Ao raiar de uma manhã qualquer, num tempo diferente, 1954, o neto do poeta Melo de Moraes Filho, chamado Vinicius, chega na residência do amigo Sergio Buarque de Holanda, em Roma. Sergio, por sua vez, tem um filho chamado Francisco. Naquele instante, o menino queria a todo custo ver de perto o diplomata denominado Vinicius, porque talvez pudesse nunca mais vê-lo, ou porque, inconscientemente, aquele encontro teria algum significado
em sua vida.
O homem que bateu o carro em frente ao hospital Santa Paula, em 1995, juraria o tempo todo, para a esposa, nunca mais tomar uma gota de álcool. Na linha do tempo, ele bateria o carro novamente em 1996, 1997 e 2004. Nesta última, um domingo friorento, ele sairia do posto de gasolina a 40 km/hora e bateria num poste. O corpo foi levado sem vida para o hospital Santa Paula. O barulho da sirene da ambulância quase se mistura ao badalar dos sinos da igreja próxima a determinada praça, onde um pai caminha feliz com os filhos e pensa que aquele momento jamais sairá de sua memória.

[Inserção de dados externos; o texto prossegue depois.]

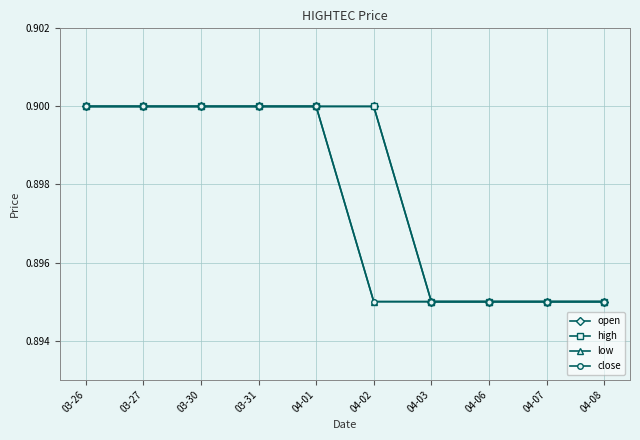

Is this an area chart (filled region under the line)?

No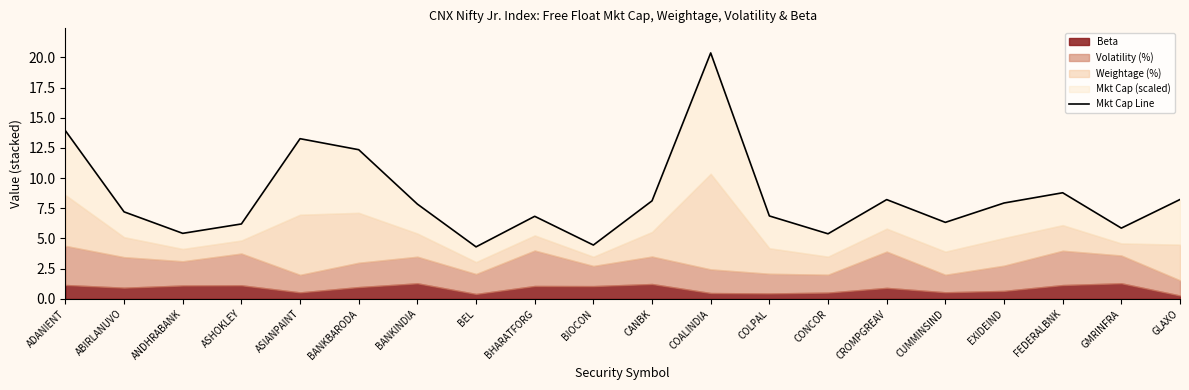

List the labels in order of value, largest first.

COALINDIA, ADANIENT, ASIANPAINT, BANKBARODA, FEDERALBNK, GLAXO, CROMPGREAV, CANBK, EXIDEIND, BANKINDIA, ABIRLANUVO, COLPAL, BHARATFORG, CUMMINSIND, ASHOKLEY, GMRINFRA, ANDHRABANK, CONCOR, BIOCON, BEL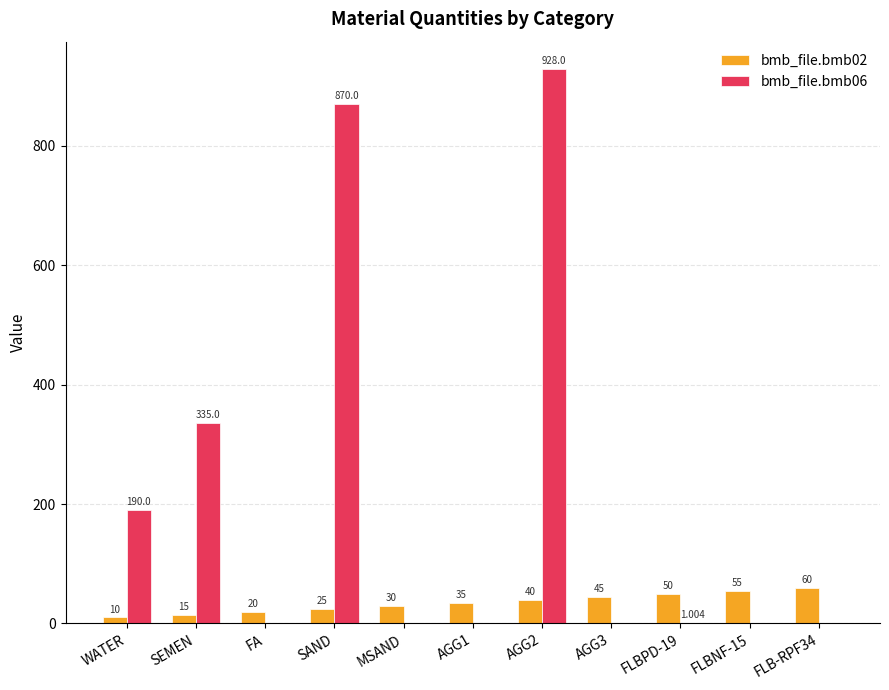

How many categories are shown in the chart?

11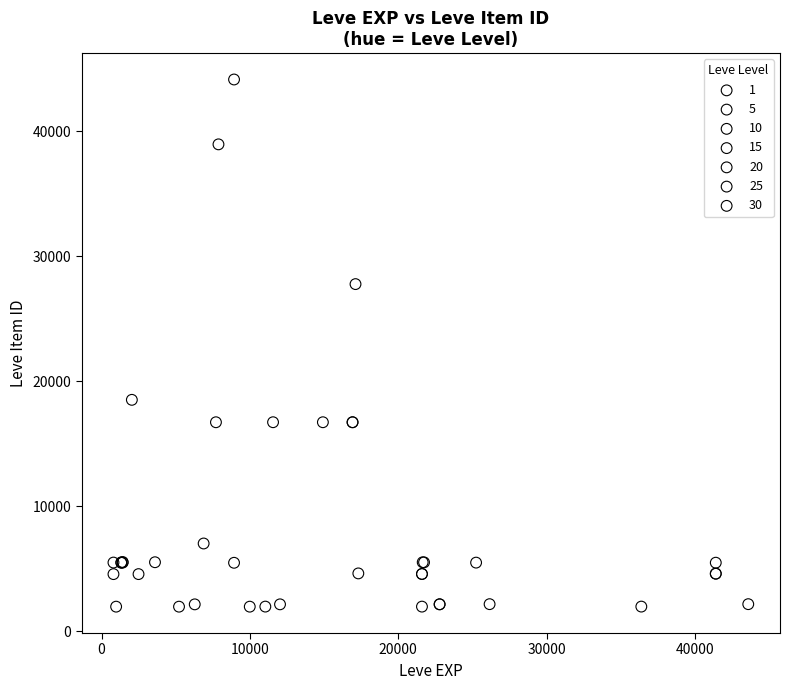

Which series contains the highest Y value?

10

A mulher que amou muito o seu marido tinha onze anos de idade quando assistiu o filme norte-americano “Love story”. No natal seguinte ela ganharia um disco com a trilha sonora do filme. No mesmo dia em que ela ganha o disco chega em Paris um telegrama, oriundo do Rio de Janeiro, para o compositor da trilha, Francis Lai. Esse telegrama dará inicio a um escândalo público, pois fica evidente a absoluta coincidência musical do filme e da composição poética do flautista Pedro de Alcântara, intitulada “Dores do coração”, de 1907.
Em 1971, o homem que bateu o Chevrolet tinha 35 anos. Ele estava com seu filho na estrada que liga São Paulo a São Sebastião às 13 horas de um sábado ensolarado. Param num posto de gasolina e dez minutos depois passa por eles uma perua Variant azul, tendo no banco de trás um casal de filhos. Às 16 horas os carros estão emparelhados na fila da balsa de São Sebastião. Todos os ocupantes estão inconscientes de que, 30 anos mais tarde, irão se encontrar. Nos aparelhos dos rádios de ambos os carros sai uma composição de Francisco Buarque de Holanda e Vinicius de Morais, levando-os a cantarem juntos, os adultos com mais propriedade e conhecimento da letra, as crianças com maior ímpeto.